Note :

Le livre sur Van Cliburn offre un regard approfondi sur sa vie, avec de riches anecdotes et une description chaleureuse de son caractère. Cependant, il a été critiqué pour son manque de profondeur critique, son caractère incomplet et le fait qu'il n'explore pas pleinement les relations personnelles ou les luttes de Cliburn.
Avantages:⬤ Ce livre fournit beaucoup d'informations détaillées et d'anecdotes sur la vie de Van Cliburn
⬤ il est très bien documenté et offre un hommage chaleureux à son personnage
⬤ il inclut des histoires intéressantes sur ses racines texanes et son enfance
⬤ bon service et livraison rapide.
⬤ Couverture incomplète de la vie de Cliburn, qui s'est terminée une décennie avant sa mort
⬤ manque de perspectives critiques et n'aborde pas sa sexualité ou ses relations personnelles
⬤ se présente principalement comme une série de vignettes flatteuses sans analyse plus approfondie
⬤ semble superficielle par rapport à d'autres biographies.
(basé sur 10 avis de lecteurs)
The Van Cliburn Story
Lorsqu'un Texan de vingt-trois ans, longiligne, sans prétention et incroyablement doué, a pris Moscou d'assaut en 1958, il a lancé une carrière sensationnelle qui a débuté à l'âge de treize ans et qui devait s'étendre sur plus de quatre décennies.
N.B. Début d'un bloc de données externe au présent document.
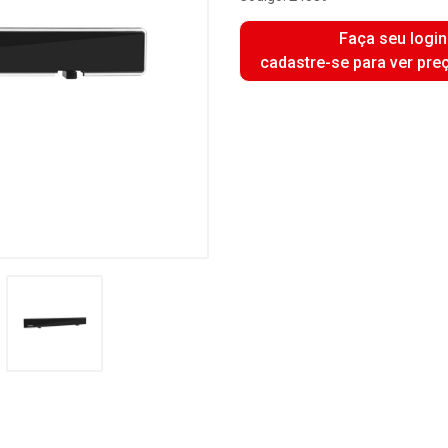
Faça seu login
cadastre-se para ver pre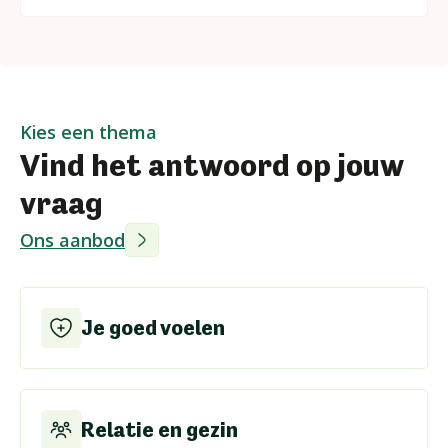
Kies een thema
Vind het antwoord op jouw
vraag
Ons aanbod
Je goed voelen
Relatie en gezin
En pleine guerre froide, ce pianiste sympathique et ouvert a enchanté le cœur des Américains et des Russes par son jeu qui tenait plus de la "communication personnelle que de la virtuosité exhibitionniste". En remportant le concours international de piano Tchaïkovski, parrainé par l'Union soviétique, Van Cliburn a immédiatement été soumis à des pressions politiques et artistiques, à une attention, à une adulation et à un examen minutieux qui auraient pu saboter tout jeune artiste n'ayant pas l'assurance et la conviction de Van Cliburn.
Au cours d'une carrière fulgurante qui a fait de Van Cliburn un héros culturel comparable aux Beatles, les faits sont devenus plus étranges que la fiction qui a abondé sur sa carrière qui "s'est essoufflée un an ou deux après le concours Tchaïkovski", sur la perte quasi-totale d'un bras ou sur sa retraite de onze ans dans la vie privée à partir de la fin des années soixante-dix.
Le mythe qui entourait le nom de Van Cliburn dans les années 50 et 60 est devenu une légende avec son retour triomphal en 1987 ? un événement qui allait incarner la nature poétique de toute la vie de Van. Répondant à l'invitation de Mikhaïl et Raïssa Gorbatchev lors d'un dîner d'État, Van a prouvé une fois de plus que la musique est bel et bien le langage universel de la compréhension, capable d'unir nos diverses cultures. Après avoir sauté de l'estrade pour embrasser Nancy Reagan et Raisa Gorbachev, Van a répondu à la demande de Raisa qui souhaitait plus de musique en jouant la chanson soviétique bien-aimée "Moscow Nights" ? la même chanson nostalgique qu'il avait apprise et interprétée lors de son premier voyage incroyable à Moscou en 1958.
Sous les yeux de millions d'Américains, l'habituel dîner d'État s'est transformé en un souvenir émouvant de Van chantant avec les Gorbatchev, tandis que toute la salle fondait en larmes. La Russie et l'Amérique ont uni leurs mains et leurs cœurs dans ce moment historique.